Task
Continue the review of the β-caryophyllene ozonolysis study below, starting after its last sentence. The data that follows it is a separate item.

Document segment

"""

The authors investigated the SOA formation from the ozonolysis of b-caryophyllene (BCP) at different temperatures in an atmospheric simulation chamber and showed that the SOA particle yields increase with decreasing temperatures. The authors attributed this to the decrease of the vapour pressure of the oxidation products at reduced temperatures and supported this by showing that a larger fraction of products with lower number of oxygen atoms were present at lower temperatures compared to higher, where higher O:C was observed. They also provide, for the first time, reaction rate coefficients for the reaction of BCP with ozone at different temperatures. Furthermore, in each experiment, after the initial amounts of BCP were consumed, additional BCP, ozone and nitrogen dioxide were added to the chamber to form SOA in the presence of nitrate radicals. Advanced mass spectrometry techniques were used to investigate the chemical composition of the gas and particle phase in each experimental setting and showed that the chemical composition had significant temperature dependence.

Overall, I believe that the manuscript falls within the scope of ACP as it provides new information for the SOA formation, composition and kinetics from the oxidation of BCP and importantly, their temperature dependence. I recommend this work for publication after a few major and some minor considerations have been addressed.

General comments:

1. The study suggests that the experiments were conducted under representative of the real atmosphere conditions, which might be true for the selected temperature and relative humidity conditions. However, the study uses unrealistically high oxidant and precursor concentrations that could have altered the fate of the radicals. I am therefore wondering how the resulted chemical regime of the experiments could have affected the results presented and their implications to the real atmosphere.
2. All the experiments aside from the different temperatures were also conducted under substantially different relative humidity (RH) conditions (13-97%). It was recently shown that the BCP-SOA chemical composition could be considerably affected by the RH levels (e.g., Kundu et al., 2017), therefore how the difference in the RH between the experiments conducted in this study could have affected the reported results? I understand that the authors try to capture the variation of the temperature and RH found in the different layers of the atmosphere. However, I believe that the potential implications of the different RH levels should be included in the interpretation of the results.

"""

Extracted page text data
"""

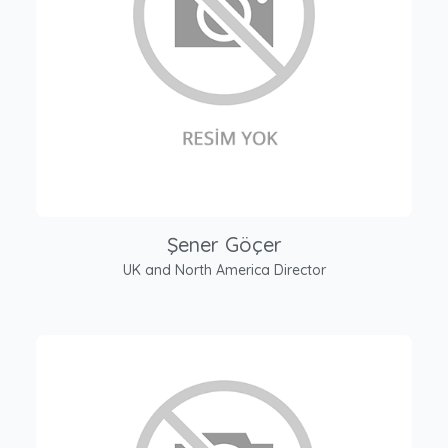
Şener Göçer
UK and North America Director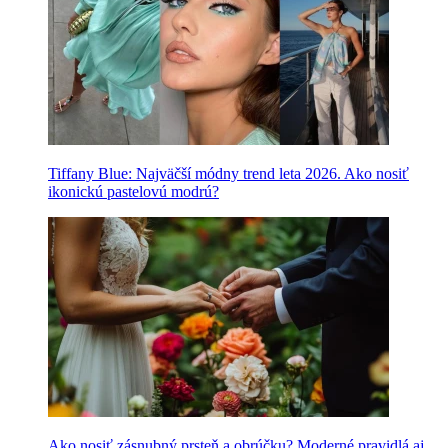
Tiffany Blue: Najväčší módny trend leta 2026. Ako nosiť
ikonickú pastelovú modrú?
Ako nosiť zásnubný prsteň a obrúčku? Moderné pravidlá aj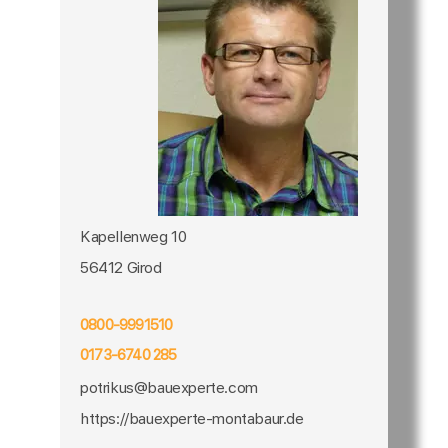
Kapellenweg 10
56412 Girod
0800-9991510
0173-6740 285
potrikus@bauexperte.com
https://bauexperte-montabaur.de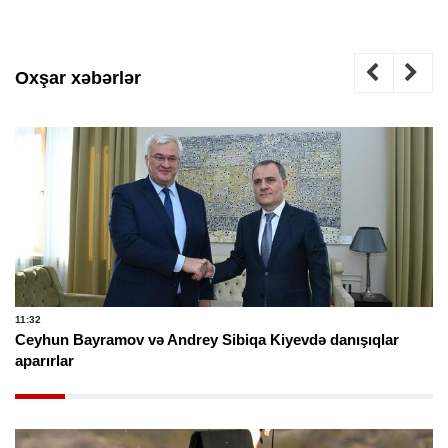
Oxşar xəbərlər
11:32
Ceyhun Bayramov və Andrey Sibiqa Kiyevdə danışıqlar
aparırlar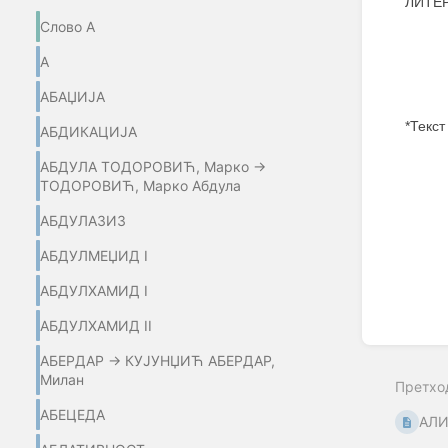
ЛИТЕР
Слово А
А
АБАЏИЈA
*Текст
АБДИКАЦИЈА
Enter
АБДУЛА ТОДОРОВИЋ, Марко →
section
ТОДОРОВИЋ, Марко Абдула
select
mode
АБДУЛАЗИЗ
АБДУЛМЕЏИД I
АБДУЛХАМИД I
АБДУЛХАМИД II
АБЕРДАР → КУЈУНЏИЋ АБЕРДАР,
Милан
Претхо
АБЕЦЕДА
АЛИ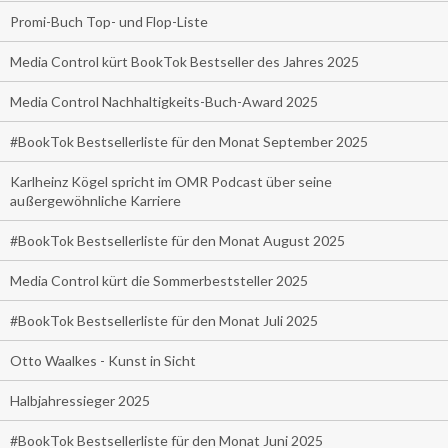
Promi-Buch Top- und Flop-Liste
Media Control kürt BookTok Bestseller des Jahres 2025
Media Control Nachhaltigkeits-Buch-Award 2025
#BookTok Bestsellerliste für den Monat September 2025
Karlheinz Kögel spricht im OMR Podcast über seine
außergewöhnliche Karriere
#BookTok Bestsellerliste für den Monat August 2025
Media Control kürt die Sommerbeststeller 2025
#BookTok Bestsellerliste für den Monat Juli 2025
Otto Waalkes - Kunst in Sicht
Halbjahressieger 2025
#BookTok Bestsellerliste für den Monat Juni 2025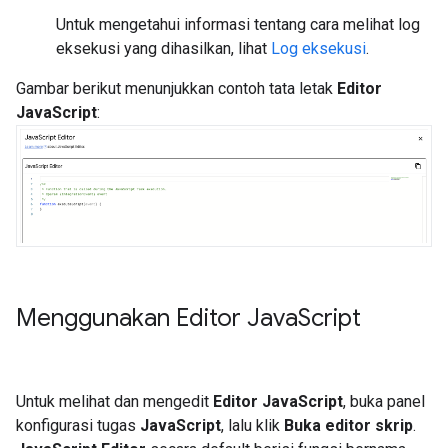
Untuk mengetahui informasi tentang cara melihat log
eksekusi yang dihasilkan, lihat
Log eksekusi
.
Gambar berikut menunjukkan contoh tata letak
Editor
JavaScript
:
Menggunakan Editor Java
Script
Untuk melihat dan mengedit
Editor JavaScript
, buka panel
konfigurasi tugas
JavaScript
, lalu klik
Buka editor skrip
.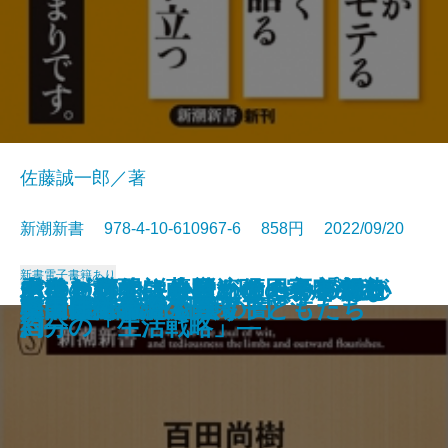
佐藤誠一郎／著
新潮新書 978-4-10-610967-6 858円 2022/09/20
新書
電子書籍あり
水道を救え―AIベンチャー「フラ
バカと無知―人間、この不都合な
その対応では会社が傾く―プロが
山奥ビジネス―一流の田舎を創造
ドキュメント小説 ケーキの切れ
あなたの小説にはたくらみがない
老後の心配はおやめなさい―親と
秀吉を討て―薩摩・明・家康の密
コスパで考える学歴攻略法
プリズン・ドクター
ドーパミン中毒
芸能界誕生
人間の業
人生はそれでも続く
スマホで薬物を買う子どもたち
韓国 超ネット社会の闇
ストレス脳
松田聖子の誕生
韓国民主政治の自壊
桑田佳祐論
クタ」の挑戦―
生きもの―
教える危機管理教室―
する―
ない非行少年たちのカルテ
―超実践的創作講座―
自分の「生活戦略」―
約―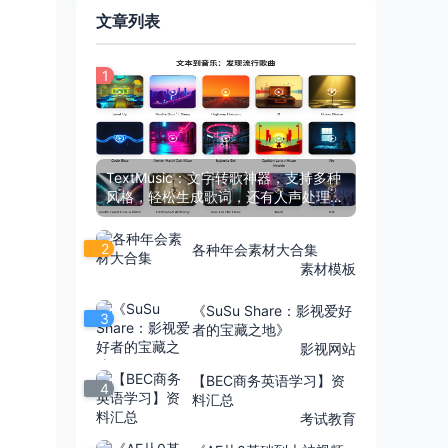
文章列表
1
TextMusic：文字转歌神器，支持多种
风格，轻松生成歌词，还有人声处理功
能
2
各种年会素材大合集
素材模板
《SuSu Share：影视爱好
3
者的宝藏之地》
影视网站
【BEC商务英语学习】资
4
料汇总
考试教育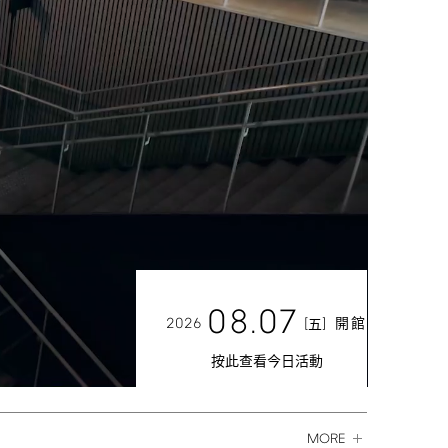
08.07
2026
[
]
開館
五
按此查看今日活動
MORE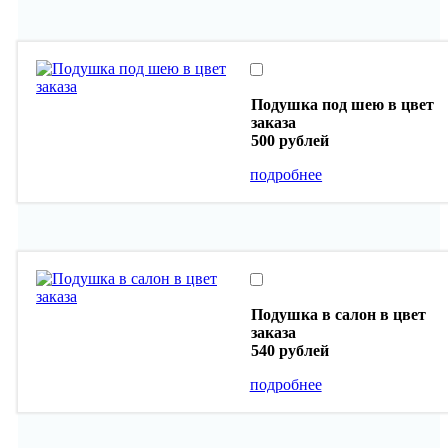
Подушка под шею в цвет
заказа
500 рублей
подробнее
Подушка в салон в цвет
заказа
540 рублей
подробнее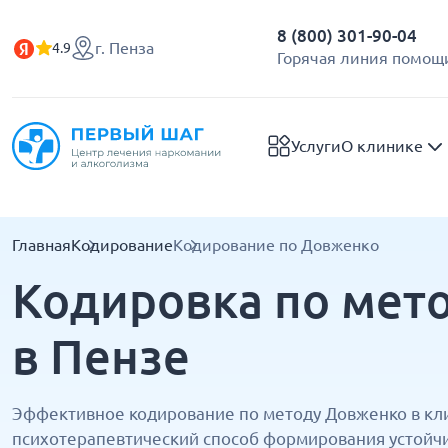
8 (800) 301-90-04
г. Пенза
4.9
Горячая линия помощи
Услуги
О клинике
Главная
Кодирование
Кодирование по Довженко
Кодировка по мет
в Пензе
Эффективное кодирование по методу Довженко в кл
психотерапевтический способ формирования устойчив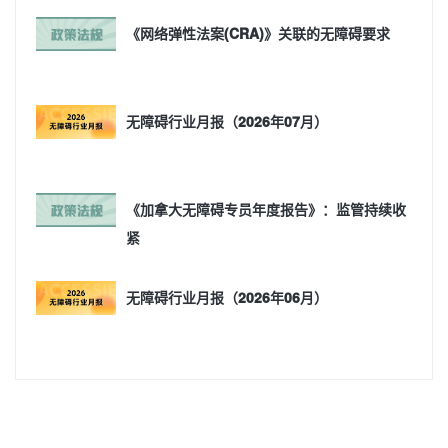
《网络弹性法案(CRA)》关联的无障碍要求
无障碍行业月报（2026年07月）
《加拿大无障碍专员年度报告》：监管持续收
紧
无障碍行业月报（2026年06月）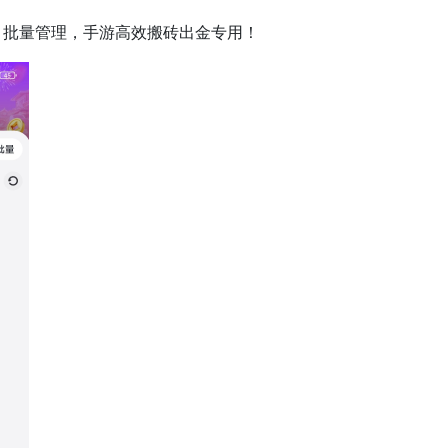
批量管理，手游高效搬砖出金专用！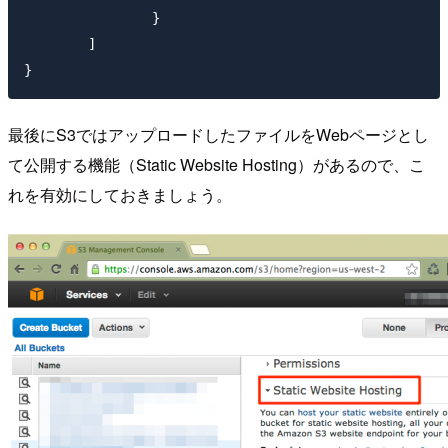
		}

	]

最後にS3ではアップロードしたファイルをWebページとし
て公開する機能（Static Website Hosting）があるので、こ
れを有効にしておきましょう。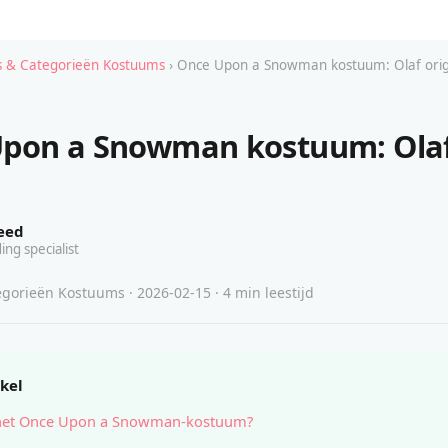
 & Categorieën Kostuums
› Once Upon a Snowman kostuum: Olaf orig
pon a Snowman kostuum: Olaf
eed
ing specialist
gorieën Kostuums · 2026-02-15 · 4 min leestijd
ikel
 het Once Upon a Snowman-kostuum?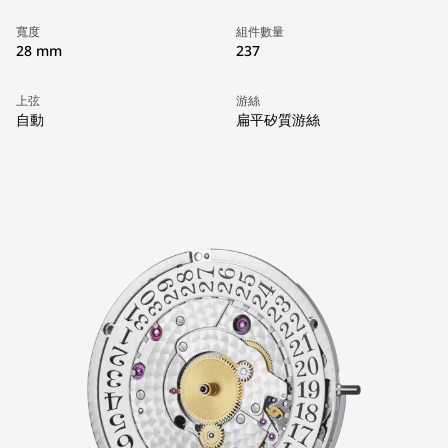
寬度
組件數量
28 mm
237
上弦
游絲
自動
扁平矽質游絲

"""

Reply
3. The study compares the SOA yields obtained in this study with values obtained previously in the literature and attributes the observed differences to the potentially different oxidative conditions. Whilst this, at least in part might be true, it may be worthwhile considering the potentially different losses and partitioning of the semi-volatile vapours in the different chambers - even so considering the different materials of the chambers (i.e., Teflon vs Aluminum). Additional discussion should probably be included when interpreting and discussing the SOA yield results.
4. In my opinion, a lot more information is required for the operation and data analysis of the FIGARO-CIMS dataset. The authors report a considerably large fraction of products with particularly high molecular weight (>400 Th). It would be helpful for the readers to know the range the mass calibration was conducted, the associated peak assignment errors and thereby, the confidence in the results presented. Furthermore, additional information about the particle-phase background subtraction and sampling strategy would be beneficial.
5. I believe that the absorptive partitioning should be considered when discussing and interpreting the results and particularly, the different levels of absorptive mass in each experimental setting. For example, higher SOA yields and lower O:C have been observed at the lower temperature experiments opposed to those conducted at higher temperatures (that exhibited lower yield + higher O:C). Could this behaviour be attributed to the higher levels of absorptive mass present at the higher yield experiments, enabling the partitioning of the less oxygenated (and consequently more volatile species) to the condensed phase, thus decreasing the average O:C? To better understand this, I think that it would be beneficial, at least in the supporting information, to show the time-series of the SOA mass in each experimental setting. This effect could be even more pronounced when the authors compare the ozonolysis experiments with those in the presence of NO3. The ozonolysis experiments entailed the formation of SOA from the nucleation of the oxidation products, whereas those formed in the presence of NO3 involve the condensation of the species on the top of those pre-existing particles. Intuitively, the partitioning behaviour of the species in each of these cases could be significantly altered due to the significantly different absorptive mass present and thereby could have affected the reported results and their comparison.
6. Further to the above, all the experiments were conducted in the absence of seed particles. Could the potentially different particle number (and thereby surface area) in each experimental setting have affected the partitioning of the species between the particle phase and the chamber walls? What would be the implications on the results? Again, time-series of the particle number/surface area in each experiment might be beneficial.

Specific comments

L57, L87 and L217: As from 2020, IUPAC has released updated values for the reaction rate coefficients for major organic compounds, including BCP that can be found on Cox et al., (2020) and Mellouki et al., (2021). I recommend those values to be used throughout the manuscript, including the calculations performed.

L126: “saturated with its vapour” how this was confirmed?

L140: Why the authors decided to get a slower decay only in the 273K experiments and not the rest? How this could have affected the results?

L171: I think that it would be beneficial for the readers if the authors provide a more detailed description of their error propagation estimates.

L183: What was the relative ionisation efficiency of the AMS and how it was obtained?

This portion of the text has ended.